BELGRADE Il parle avec l’intonation de Marlon Brando dans Le Parrain . Sûr de lui, légèrement hautain. Le boss, c’est lui et il n’a pas fallu bien longtemps à Sinisa Mihajlovic pour marquer de son empreinte la sélection serbe.

Hier, l’ancien joueur de la Lazio et de l’Inter s’adressait à la presse. Parfois taquin, parfois très sec, il impressionna son auditoire et au final, il vola la vedette à ses deux joueurs stars, Ivanovic et Kolarov.

M. Mihajlovic, Marc Wilmots affirme que la Serbie est favorite et qu’il serait content avec un point.

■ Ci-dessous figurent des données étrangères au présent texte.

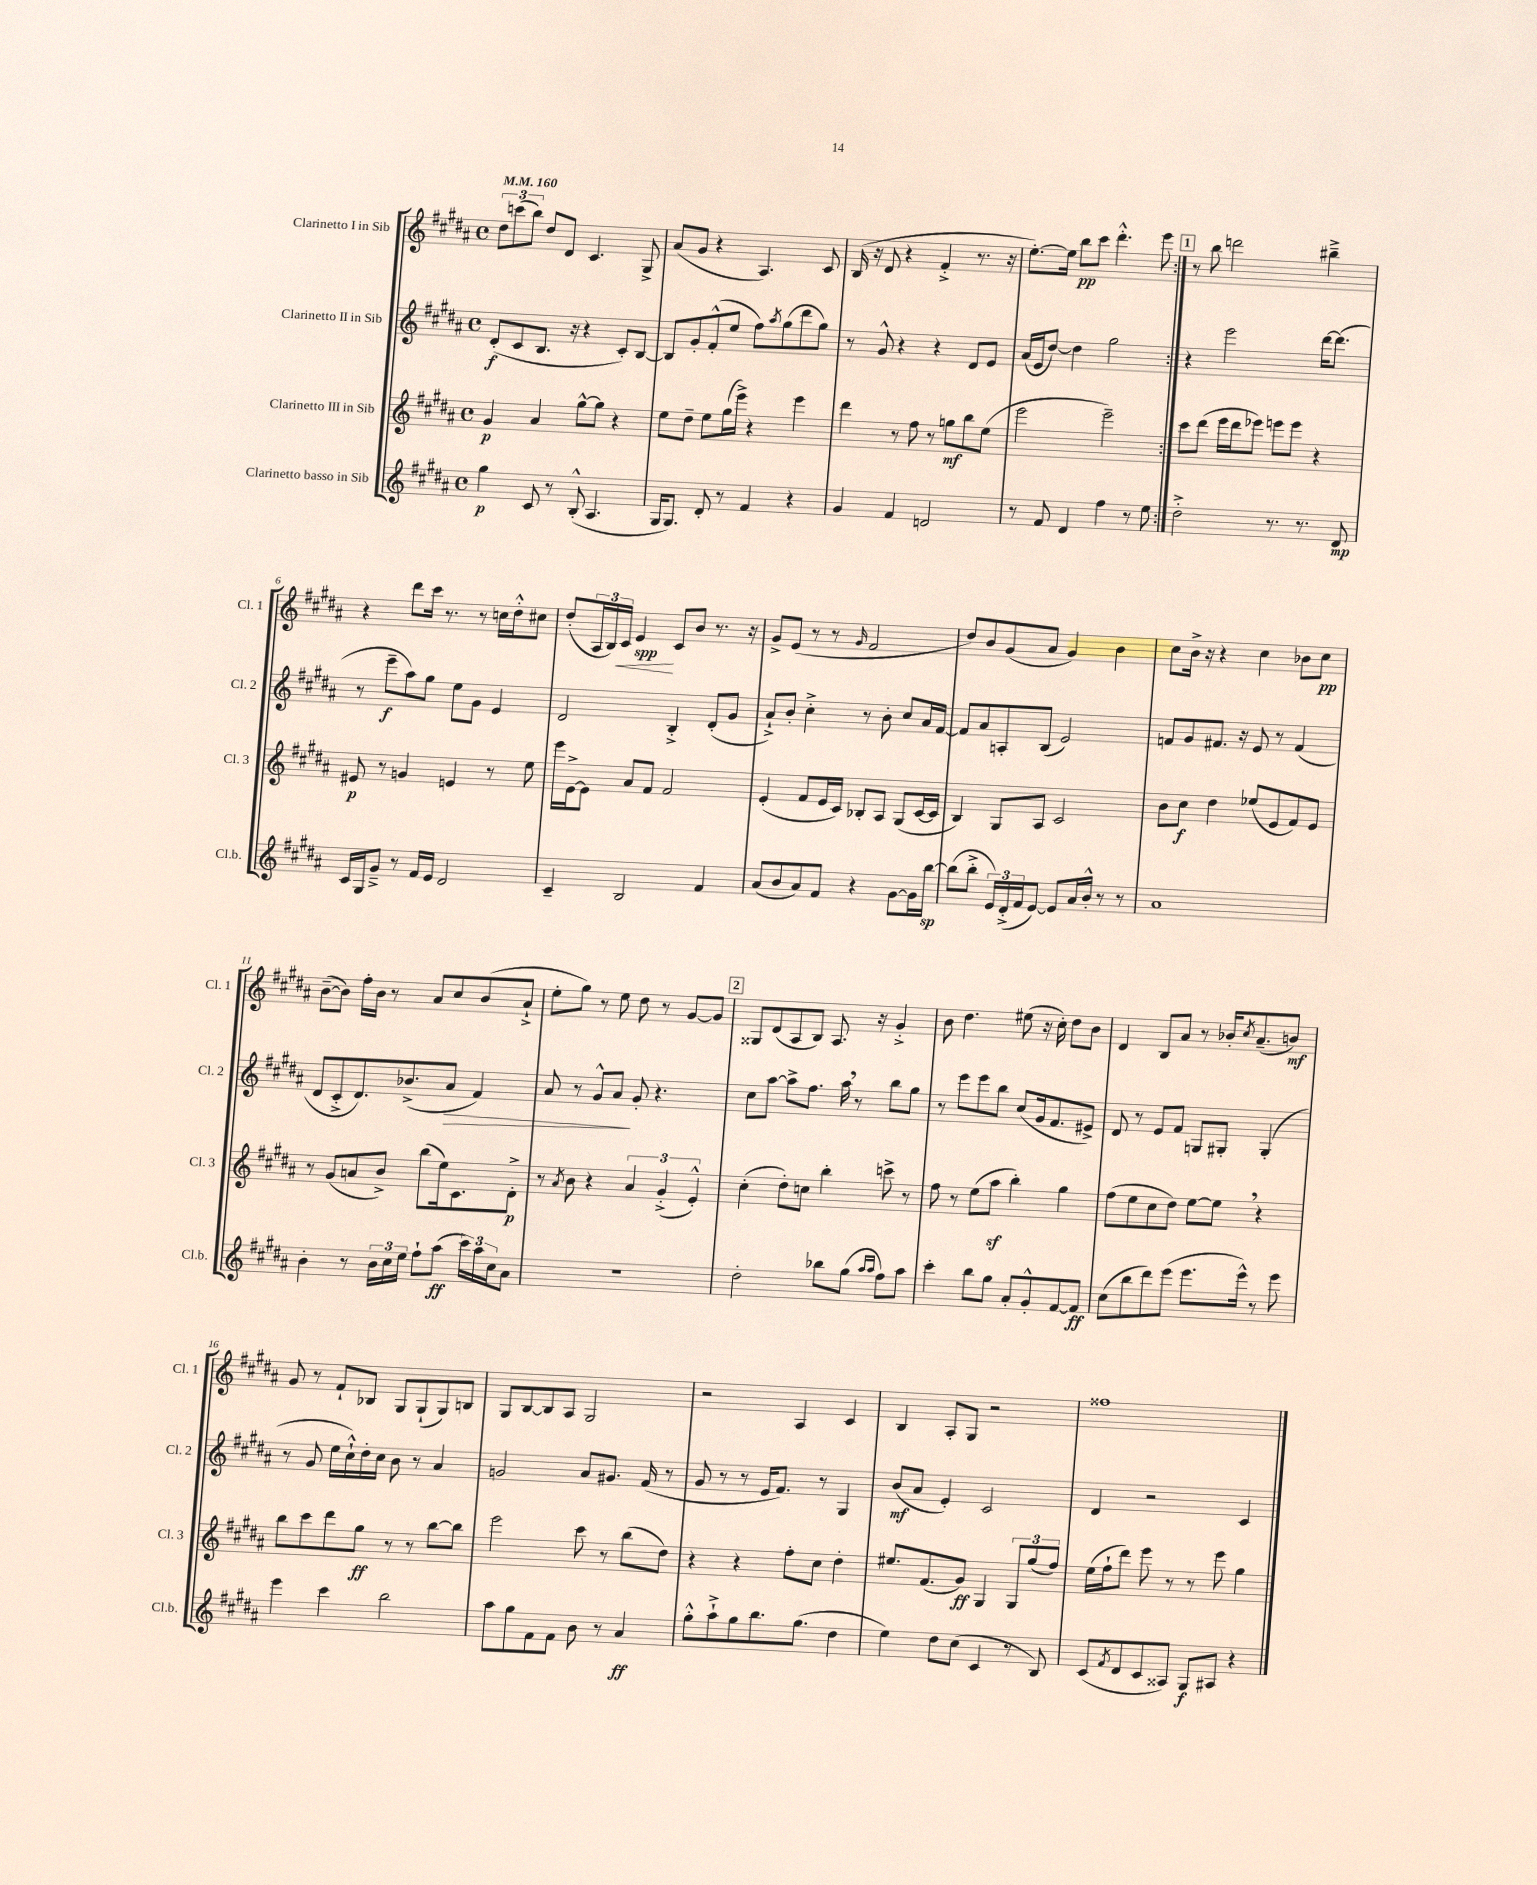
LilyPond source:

<<
\new StaffGroup <<
\new Staff = "s0" \with { instrumentName = "Clarinetto I in Sib" shortInstrumentName = "Cl. 1" } {
    \clef treble \key b \major \defaultTimeSignature \time 4/4 \tempo 4 = 160
    \repeat volta 2 { \tuplet 3/2 { dis''8 c'''8( b''8) } dis''8 dis'8 cis'4. gis8-> |
    ais'8( gis'8 r4 ais4.) cis'8 |
    b16( r16 dis'8 r4 fis'4-.-> r8. r16 |
    e''8.~-.) e''16 b''8\pp cis'''8 dis'''4.-.-^ e'''8 | }
    \mark \markup { \box "1" } r8 b''8 d'''2 bis''4---> |
    r4 dis'''8 cis'''16 r8. r8 c''16 dis''16-.-^ cis''8 |
    dis''8-.( \tuplet 3/2 { ais16 b16) cis'16\< } e'4\spp\! cis'8 b'8 r8. r16 |
    gis'8-> e'8( r8 r8 \grace { gis'16 } fis'2 |
    dis''8) b'8 gis'8( ais'8 gis'4) b'4 |
    cis''8 b'16-> r16 r4 cis''4 bes'8 cis''8\pp |
    b'8~--( b'8) fis''16-. b'16 r8 ais'8 cis''8 b'8( ais'8-!-> |
    e''8-. gis''8) r8 e''8 dis''8 r8 gis'8~ gis'8 |
    \mark \markup { \box "2" } gisis8 dis'8( ais8 b8) ais8. r16 gis'4-.-> |
    b'8 dis''4. eis''8( r16 cis''16-.) dis''8 b'8 |
    dis'4 b8 ais'8 r8 bes'16-. \acciaccatura { cis''8 } ais'8.--( b'8\mf) |
    gis'8 r8 fis'8-! bes8 gis8 gis8-!( gis8) b8 |
    gis8 b8~ b8 ais8 gis2 |
    r2 ais4 cis'4 |
    b4 ais8-. gis8 r2 |
    fisis''1 \bar "|." |
}
\new Staff = "s1" \with { instrumentName = "Clarinetto II in Sib" shortInstrumentName = "Cl. 2" } {
    \clef treble \key b \major \defaultTimeSignature \time 4/4
    \repeat volta 2 { dis'8-.\f( cis'8 b8. r16 r4 cis'8-.) b8~ |
    b8 gis'8-. fis'8-.-^( e''8 fis''8) \acciaccatura { ais''8 } gis''8( dis'''8 gis''8) |
    r8 gis'8-^ r4 r4 dis'8 e'8 |
    ais'16( e'16 dis''8~) dis''4 gis''2 | }
    \mark \markup { \box "1" } r4 e'''2 dis'''16~ dis'''8.( |
    r8 e'''8--\f ais''8) gis''8 e''8 gis'8 e'4 |
    dis'2 b4-.-> dis'8-.( gis'8 |
    ais'8-!->) b'8-. cis''4-.-> r8 b'8-. cis''8 ais'16 fis'16~ |
    fis'8 ais'8 a8-. b8( e'2) |
    f'8 gis'8 fis'8. r16 e'8 r8 fis'4( |
    dis'8 cis'8-.-> dis'8.) bes'8.->( ais'8\> fis'4) |
    ais'8 r8 gis'8-^ ais'8\! gis'8-. r4. |
    \mark \markup { \box "2" } cis''8 ais''8~ ais''8-> fis''8. ais''16 \breathe r8 b''8 gis''8 |
    r8 e'''8 e'''8 b''8 cis''8( gis'16 fis'8. eis'8->) |
    dis'8 r8 e'8 fis'8 g8 gis8-. gis4-.( |
    r8 gis'8 e''16 cis''16-!-^) dis''16-. cis''16 b'8 r8 ais'4 |
    g'2 ais'8 gis'8. fis'16( r8 |
    gis'8 r8 r8 e'16 fis'8.) r8 gis4 |
    b'8\mf( ais'8 e'4-.) cis'2 |
    dis'4 r2 cis'4 \bar "|." |
}
\new Staff = "s2" \with { instrumentName = "Clarinetto III in Sib" shortInstrumentName = "Cl. 3" } {
    \clef treble \key b \major \defaultTimeSignature \time 4/4
    \repeat volta 2 { gis'4\p ais'4 gis''8~-^ gis''8 r4 |
    e''8 dis''8-- e''8 gis''16( e'''16->) r4 e'''4 |
    dis'''4 r8 fis''8 r8 g''8\mf b''8 e''8( |
    e'''2 e'''2--) | }
    \mark \markup { \box "1" } cis'''8 dis'''8( e'''16 dis'''16 ees'''8) e'''8 e'''8 r4 |
    eis'8\p r8 g'4 e'4 r8 e''8 |
    e'''16 e'16~-> e'8 ais'8 fis'8 fis'2 |
    e'4-.( fis'8 e'16 cis'16) bes8-. ais8 gis8( cis'16~ cis'16 |
    b4) gis8 ais8 cis'2 |
    b'8 cis''8\f dis''4 ees''8( e'8 fis'8) e'8 |
    r8 gis'8( a'8 b'8->) b''8( e''16) cis'8. dis'8-.->\p |
    r8 \acciaccatura { ais'8 } b'8 r4 \tuplet 3/2 { ais'4 gis'4-.->( e'4-.-^) } |
    \mark \markup { \box "2" } cis''4-.( dis''8-.) c''8 b''4-. c'''8-> r8 |
    fis''8 r8 e''8( ais''8\sf b''4-.) gis''4 |
    fis''8( e''8 cis''8 dis''8) e''8~ e''8 \breathe r4 |
    b''8 cis'''8 dis'''8 gis''8\ff r8 r8 b''8~ b''8 |
    e'''2 cis'''8 r8 b''8( dis''8) |
    r4 r4 fis''8-. cis''8 dis''4-. |
    eis''8. fis'8.( gis'8\ff) gis4 \tuplet 3/2 { gis8 gis''8( fis''8) } |
    e''16( fis''16-! dis'''8) e'''8 r8 r8 e'''8 gis''4 \bar "|." |
}
\new Staff = "s3" \with { instrumentName = "Clarinetto basso in Sib" shortInstrumentName = "Cl.b." } {
    \clef treble \key b \major \defaultTimeSignature \time 4/4
    \repeat volta 2 { gis''4\p cis'8 r8 b8-.-^( ais4. |
    gis16 gis8.) dis'8-. r8 fis'4 r4 |
    gis'4 fis'4 d'2 |
    r8 fis'8 dis'4 fis''4 r8 e''8 | }
    \mark \markup { \box "1" } dis''2-.-> r8. r8. dis'8\mp |
    cis'16 gis16 gis'8---> r8 fis'16 e'16 dis'2 |
    cis'4-- b2 fis'4 |
    ais'8( b'8 ais'8) fis'8 r4 gis'8~ gis'16 b''16~\sp |
    b''8( b''8-.-> \tuplet 3/2 { e'16) dis'16-.->( fis'16 } e'8~) e'8 ais'16 b'16-.-^ r8 r8 |
    ais'1 |
    b'4-. r8 \tuplet 3/2 { b'16 cis''16 e''16 } fis''8-! ais''8\ff( \tuplet 3/2 { cis'''16) ais''16 cis''16 } ais'8 |
    R1 |
    \mark \markup { \box "2" } dis''2-. bes''8 gis''8( \grace { ais''16 ais''16 } fis''8) ais''8 |
    cis'''4-. b''8 gis''8 ais'8-. gis'8-.-^ fis'8~ fis'8\ff |
    cis''8( b''8 dis'''8) e'''8( e'''8. e'''16-^) r8 e'''8 |
    e'''4 cis'''4 b''2 |
    ais''8 gis''8 fis'8 fis'8 b'8 r8 ais'4\ff |
    gis''8-.-^ ais''8-!-> gis''8 b''8. gis''8.( dis''4 |
    e''4) dis''8 cis''8( cis'4 r8 b8) |
    cis'8( \acciaccatura { fis'8 } dis'8 cis'8 aisis8) gis8\f ais8 r4 \bar "|." |
}
>>
>>
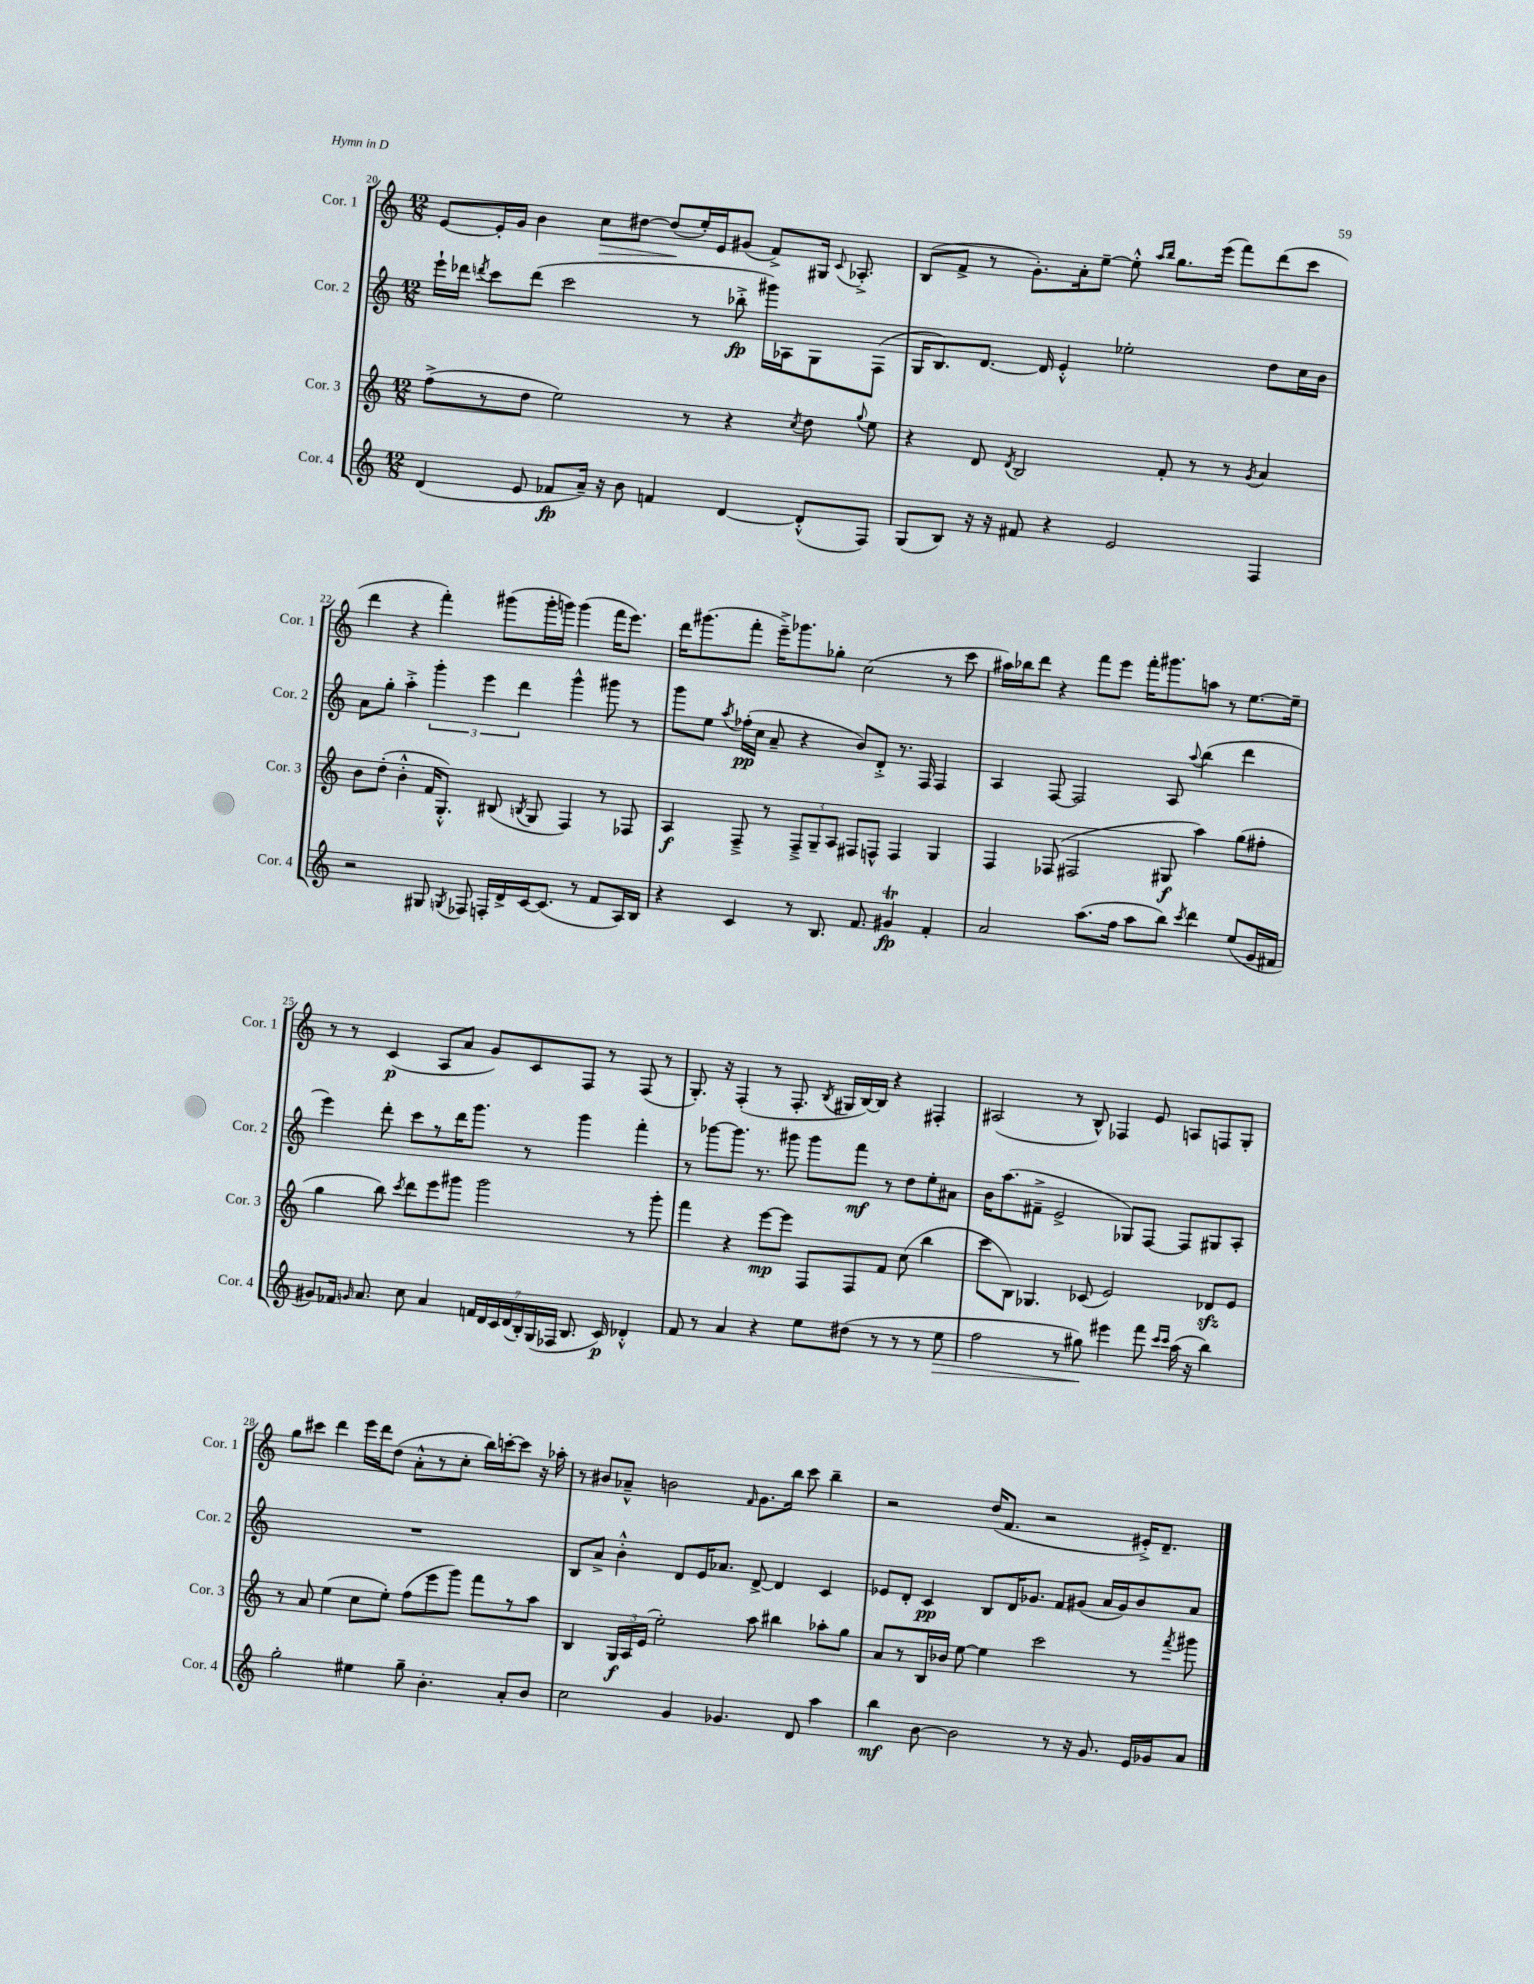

Vous partagez son avis ?

“Que Wilmots joue son petit jeu… C’est n’est qu’un moyen, souvent utilisé par les coaches, de mettre la pression sur l’adversaire. Cela ne fonctionnera pas avec nous. Cela dit, je veux bien le croire quand il dit que la Belgique se satisferait d’un match nul. Ce ne sera pas notre cas. Je ne peux même imaginer penser, ne fût-ce qu’un instant, à ce scénario. Nous serons donc offensifs dès le coup d’envoi.”

La Serbie a deux backs de classe mondiale, alors que ces postes posent justement problème en Belgique. Quels sont les principaux points faibles de la Belgique ?

“Ah, vous flattez Ivanovic et Kolarov parce qu’ils sont juste devant vous ! (Rires) Merci pour eux et pour nous, cela nous donnera encore plus de confiance… Tout ce que je peux dire, c’est que j’ai bien étudié les dernières rencontres des Belges. Comme toute équipe, ils ont des points forts et, bien sûr, des points faibles. On verra vendredi soir si nous avons bien fait nos devoirs ou si nous avons manqué quelque chose…”

L’ambiance risque d’être moins chaude que vous ne l’espériez…

“Tout ce qui compte, c’est que le public soit à 100 % derrière l’équipe, jusqu’au bout. Voilà mon message au public serbe : si vous venez au stade pour huer nos joueurs ou pour siffler l’hymne belge, restez chez vous et regardez le match à la télévision. Si après 90 minutes, vous n’êtes pas satisfaits, alors là, vous serez libres de crier et de siffler les joueurs. Il est arrivé qu’après seulement une demi-heure de jeu, le public hue sa propre sélection. Il n’y a qu’en Serbie qu’on voit cela ! Moi, j’ai joué dans ce stade une demi-finale de C1 contre le Bayern. En débarquant sur le terrain, les Allemands étaient tellement impressionnés par l’ambiance qu’ils sont devenus encore plus pâles… Je veux la même électricité ce soir. Les Belges doivent sentir qu’ils affrontent toute une nation.”